Thursday, July 17, 2008

Invisible Carpet Idea Close to Actual Invisibility


Invisibility cloaks are cool, but an invisibility carpet is more practical.

That's according to scientists from Imperial College London, who recently published a paper detailing the creation of a material that would be the first to hide objects in visible light, something no cloaking device has ever achieved.

"We've given a prescription for how to cloak something in visible light," said John Pendry, who, along with Jensen Li, wrote the paper that appeared recently on ArXiv.org. "It will be difficult to make but it is also practical."

Cloaking an object requires structures, often referred to as metamaterials, that channel light in a specific way.

The only way to channel light in that fashion is by using structures smaller than the wavelength of light being used to detect an object. In 2006, Duke University scientists cloaked an object from light centimeters long by creating a metamaterial with structures millimeters in size.

To cloak an object in visible light, which has a much smaller wavelength, around half a micron, scientists would have to create structures nanometers in size, which, according to Pendry, "requires some clever nanotechnology."

That nanotechnology would come from combining special layers of common silica and silicon, each of which reflects light differently.

"It's a lot like a mirage," said Pendry. "The sun heats the air above the desert and creates a temperature gradient, so when light from the sky comes down the graded refraction bends the light and it enters your eye and you see a mirage the looks like water."

Instead of creating a temperature gradient that only partially reflects light, the silicon and silica mix would create a physical gradient that instead makes light do a complete U turn, exiting in the same direction it entered.

The result would look like a mirror. If you looked at it you would see your reflection.

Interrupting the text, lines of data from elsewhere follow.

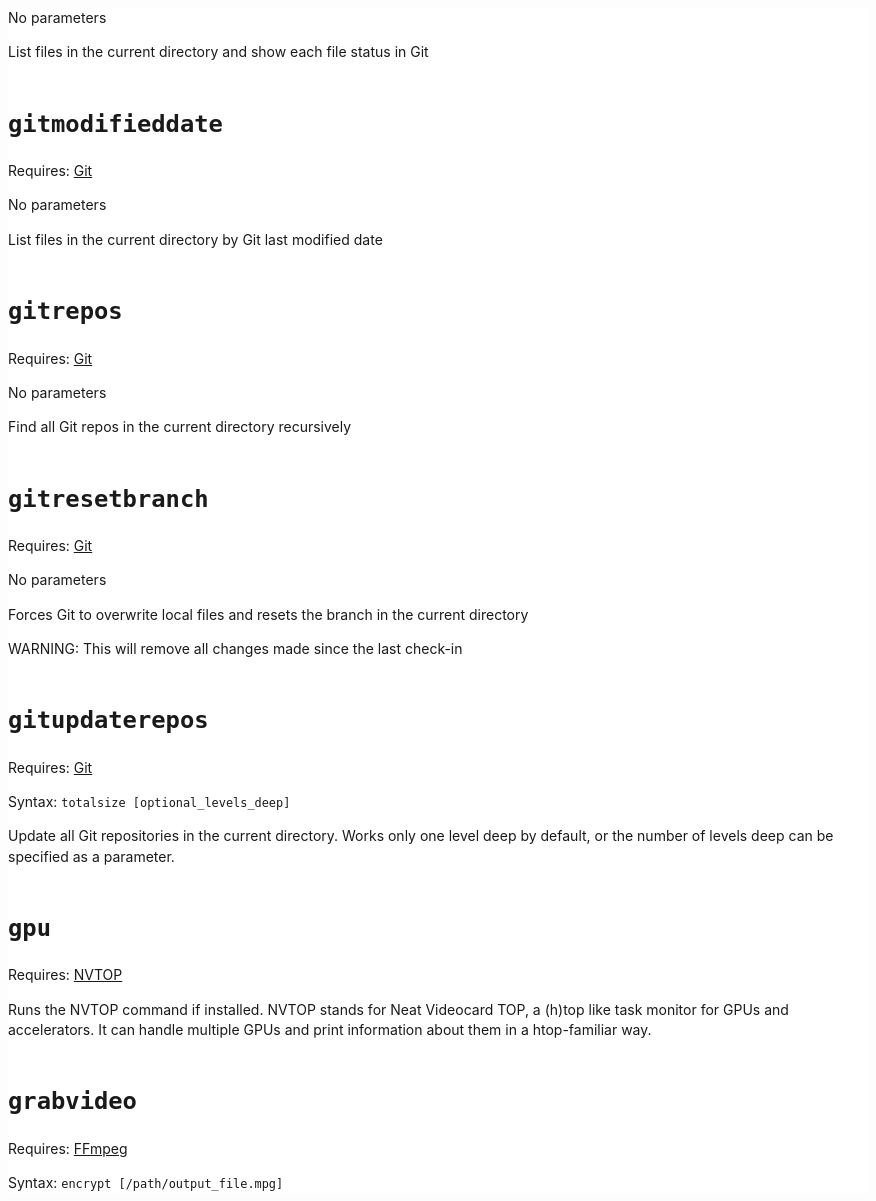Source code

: No parameters

List files in the current directory and show each file status in Git

# `gitmodifieddate`

Requires: [Git](https://git-scm.com/)

No parameters

List files in the current directory by Git last modified date

# `gitrepos`

Requires: [Git](https://git-scm.com/)

No parameters

Find all Git repos in the current directory recursively

# `gitresetbranch`

Requires: [Git](https://git-scm.com/)

No parameters

Forces Git to overwrite local files and resets the branch in the current directory

WARNING: This will remove all changes made since the last check-in

# `gitupdaterepos`

Requires: [Git](https://git-scm.com/)

Syntax: `totalsize [optional_levels_deep]`

Update all Git repositories in the current directory. Works only one level deep by default, or the number of levels deep can be specified as a parameter.

# `gpu`

Requires: [NVTOP](https://github.com/Syllo/nvtop)

Runs the NVTOP command if installed. NVTOP stands for Neat Videocard TOP, a (h)top like task monitor for GPUs and accelerators. It can handle multiple GPUs and print information about them in a htop-familiar way.

# `grabvideo`

Requires: [FFmpeg](https://ffmpeg.org/)

Syntax: `encrypt [/path/output_file.mpg]`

The difference is that this mirror would let you check your reflection from any angle, not just one.

"This new cloak is not perfect," said Vladimir Shalaev, a professor at Purdue University in Indiana involved in metamaterial research who did not contribute to the ArXiv.org paper.

"Instead it leaves an observer with illusion that there is only a flat mirror on the ground with some transparent dielectric box on top of it, whereas, in reality, there an object concealed in the "transparent" box which is not visible for the observer."

Perfect or not, it's still an important result according to Shalaev.

"This 'invisibility carpet' can be fabricated and it's indeed an important step toward making the dream of invisibility true."

Theory and actual fabrication are far apart, however. Pendry estimates that with appropriate funding and expertise, invisibility carpets could be produced in one to two years.

"We are theorists; we have an easy life," said Pendry. "The difficult stuff is to actually make this."